Police tape surrounded the apartment building at 170 Carson Cres., where David Boltwood’s body was found in the alleyway behind the building on the morning of Nov. 29, 2019. (Kamloops This Week)

Police tape surrounded the apartment building at 170 Carson Cres., where David Boltwood’s body was found in the alleyway behind the building on the morning of Nov. 29, 2019. (Kamloops This Week)

House arrest for B.C. man who left roommate’s body next to dumpster

The body of Shane Brownlee’s roommate, David Boltwood, 65, was found rolled up in a carpet

  • Mar. 27, 2021 11:02 a.m.

-Kamloops This Week

A Kamloops man who disposed of his deceased roommate next to a dumpster outside his North Kamloops apartment building after hiding it inside for weeks will spend the next six months under 24/7 house arrest.

Shane Brownlee, 52, was handed a two-year conditional sentence order and six months’ probation for interference with a dead body. The sentence was delivered by Judge Ray Phillips in a Kamloops provincial courtroom on Friday (March 26).

On Nov. 29, 2019, the body of Brownlee’s roommate, David Boltwood, 65, was found rolled up in a carpet behind 170 Carson Cres.

Police initially suspected a homicide, but an autopsy later determined Boltwood died of natural causes.

Brownlee had invited Boltwood — who was homeless and had health issues — to stay with him in his apartment unit in October 2019. Brownlee said he returned home one day after Nov. 7 to find Boltwood deceased — and he panicked. He wrapped Boltwood in the rug, which he later placed in a large cardboard box, hiding the body in his apartment unit and in a storage locker before disposing of it outside with the help of a teenager, who was unaware what he was actually moving.

Brownlee then fled the province and was arrested in Jasper, Alta. He pleaded guilty to moving the body, but was adamant he didn’t kill his roommate.

Phillips found Brownlee’s judgment was clouded by extreme anxiety and other ongoing health issues, compounded by a pending eviction, his addiction to alcohol and marijuana, a fear of being blamed for Boltwood’s death and trepidation about being sent back to jail. Brownlee had served time in the previous five years for property crimes.

As part of Friday’s sentence, Brownlee will spend the next six months under house arrest 24 hours a day, with the exception of being allowed to grocery shop and attend appointments between noon and 2 p.m. He can also be out of the house from 8 a.m. to 4 p.m. for volunteer work, with written permission, and in case of emergency. The final 18 months of his conditional sentence order has no curfew.

As part of his sentence, Brownlee must attend treatment programs as directed, refrain from drug and alcohol use, complete 50 hours of community service and write a letter of apology to Boltwood’s family.

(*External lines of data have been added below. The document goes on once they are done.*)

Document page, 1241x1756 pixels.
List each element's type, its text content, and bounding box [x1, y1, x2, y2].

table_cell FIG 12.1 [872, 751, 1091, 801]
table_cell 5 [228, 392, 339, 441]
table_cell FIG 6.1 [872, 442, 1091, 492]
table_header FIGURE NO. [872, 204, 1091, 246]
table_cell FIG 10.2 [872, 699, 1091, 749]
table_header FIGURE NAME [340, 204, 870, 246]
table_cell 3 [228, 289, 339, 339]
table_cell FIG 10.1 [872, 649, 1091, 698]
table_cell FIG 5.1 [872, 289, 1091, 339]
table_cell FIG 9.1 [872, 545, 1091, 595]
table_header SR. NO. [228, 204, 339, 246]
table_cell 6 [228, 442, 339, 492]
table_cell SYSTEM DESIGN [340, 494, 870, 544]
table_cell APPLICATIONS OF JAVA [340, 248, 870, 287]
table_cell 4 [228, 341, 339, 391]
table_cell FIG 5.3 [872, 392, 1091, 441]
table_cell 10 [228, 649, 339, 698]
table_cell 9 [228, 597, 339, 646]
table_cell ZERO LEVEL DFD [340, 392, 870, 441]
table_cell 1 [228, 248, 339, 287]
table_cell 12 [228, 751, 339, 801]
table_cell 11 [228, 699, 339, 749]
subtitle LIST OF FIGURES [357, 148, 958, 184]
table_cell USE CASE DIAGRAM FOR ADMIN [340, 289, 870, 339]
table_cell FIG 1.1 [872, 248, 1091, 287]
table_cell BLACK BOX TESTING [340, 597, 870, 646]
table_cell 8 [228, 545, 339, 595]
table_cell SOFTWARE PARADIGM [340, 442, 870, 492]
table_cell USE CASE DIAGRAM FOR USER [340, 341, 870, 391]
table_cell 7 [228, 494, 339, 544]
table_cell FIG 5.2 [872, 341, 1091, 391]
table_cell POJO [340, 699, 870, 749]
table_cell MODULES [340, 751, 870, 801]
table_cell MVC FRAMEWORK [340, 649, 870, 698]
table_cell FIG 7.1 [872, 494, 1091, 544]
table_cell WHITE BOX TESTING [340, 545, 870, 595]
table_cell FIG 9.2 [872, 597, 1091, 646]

He is also to have no contact with the teenager he recruited to dispose of Boltwood’s body.

In rendering his verdict, Phillips noted Brownlee expressed genuine remorse for his actions, has since turned his life around by engaging in treatment for his addictions and volunteer work and has been forgiven by Boltwood’s family, who did not wish to see him go to jail.

“I was struck by the words of the deceased’s brother, Benjamin, who, after hearing submissions of counsel and learning of the significant turnaround Mr. Brownlee has made, that this in some small way honours the death of his brother and that his brother would be proud of the steps taken by Mr. Brownlee to turn things around,” Phillips said.

Phillips, however, noted the severity of the offence and that Brownlee recruited a minor, who was traumatized when he later learned he helped move the body.

“Mr. Brownlee literally and figuratively discarded the dead body of Mr. Boltwood like a piece of garbage,” Phillips said.

Phillips said he felt the sentence reflected both the gravity of the offence and the steps Brownlee has made to turn his life around which, from the judge’s point of view, has been “a 180-degree shift.”

Both the Crown and defence sought conditional sentence orders for Brownlee, with prosecutor Camille Cook calling for two years, followed by three years of probation, while defence lawyer Kristjan Thorsteinson asked for six months to a year, followed by a year probation.

The maximum sentence Brownlee could have received was up to five years in jail.

Boltwood’s autopsy revealed he died of complications from emphysema. Bed sores on his body indicated he was immobile before his death, but there were no other physical signs of injury.